Imponente è anche l'ambone di marmo attribuito ad Acceptus (XI secolo), poggiato su quattro colonne ottagonali. In cima al pulpito dell'ambone vi è un leggio a forma di aquila, sempre in marmo.
Nei pressi dell'abside è posto il seggio episcopale, opera presumibilmente di Romualdo e commissionato dal vescovo Ursone (tra il 1080 e il 1089): di ispirazione bizantina, la cattedra è poggiata su due elefanti stilizzati ed ha alla base una lastra in bassorilievo a rappresentare due aquile.
Nel 2015, durante dei lavori di ristrutturazione, si è ipotizzato che un dipinto (raffigurante San Guglielmo da Vercelli, San Benedetto e la Vergine Maria) la cui cornice indicava l'anno 1863 potrebbe essere in realtà molto più antico. Da ricerche archivistiche effettuate presso l'archivio di Montevergine è emerso che la tela potrebbe essere parte di un lascito legato a "possedimenti benedettini del Monastero di Montevergine a Canosa". Dal "Regesto delle Pergamene" (con estratti dei "Registri Angioini") del 1279 si fa menzione che vi erano alcune terre nel bosco di Canosa legate al Monastero di Montevergine.[9]
Note
^Nel transetto di destra alcune lapidi certificano la dedicazione della basilica a san Sabino e l'elevazione a cattedrale.

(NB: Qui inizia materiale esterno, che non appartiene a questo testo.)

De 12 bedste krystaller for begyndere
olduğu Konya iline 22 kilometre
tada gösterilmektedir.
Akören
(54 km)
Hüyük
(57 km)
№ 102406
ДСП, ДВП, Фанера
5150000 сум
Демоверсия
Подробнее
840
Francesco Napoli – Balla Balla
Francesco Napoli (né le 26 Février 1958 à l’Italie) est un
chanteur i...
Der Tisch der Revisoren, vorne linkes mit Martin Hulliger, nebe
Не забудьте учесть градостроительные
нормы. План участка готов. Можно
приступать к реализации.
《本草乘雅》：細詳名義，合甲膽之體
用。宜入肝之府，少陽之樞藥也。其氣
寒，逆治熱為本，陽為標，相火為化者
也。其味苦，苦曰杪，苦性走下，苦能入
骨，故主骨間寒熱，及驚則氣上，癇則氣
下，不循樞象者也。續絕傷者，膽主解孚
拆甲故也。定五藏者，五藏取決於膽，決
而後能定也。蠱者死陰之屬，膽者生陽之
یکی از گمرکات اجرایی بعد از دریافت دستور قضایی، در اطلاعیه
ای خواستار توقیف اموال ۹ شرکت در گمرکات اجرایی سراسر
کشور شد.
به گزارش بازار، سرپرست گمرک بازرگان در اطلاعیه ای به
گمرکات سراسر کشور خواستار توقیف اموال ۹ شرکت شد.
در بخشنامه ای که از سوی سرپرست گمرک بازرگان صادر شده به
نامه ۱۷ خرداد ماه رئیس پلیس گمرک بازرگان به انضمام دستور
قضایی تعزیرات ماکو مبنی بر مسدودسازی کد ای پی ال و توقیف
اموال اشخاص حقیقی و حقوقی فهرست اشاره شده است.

^Nel progetto iniziale ve n'erano due, pressoché identici, ma solo uno - quello di destra - fu realizzato.
^Di cui sei laterali e due in corrispondenza del braccio sinistro della croce della pianta.
^Devoto a sant'Alfonso, morto a Pagani nel 1917 e traslato nella Cattedrale il 9 aprile 1983.
^Datato 1767: precedentemente nella stessa cappella vi era un'antica scultura in oro raffigurante il santo, trafugata prima dai longobardi nell'VIII secolo - recuperata in breve tempo - poi da "mano ignota" il 10 novembre 1983 - la cui copia in resina è presente nella Basilica stessa.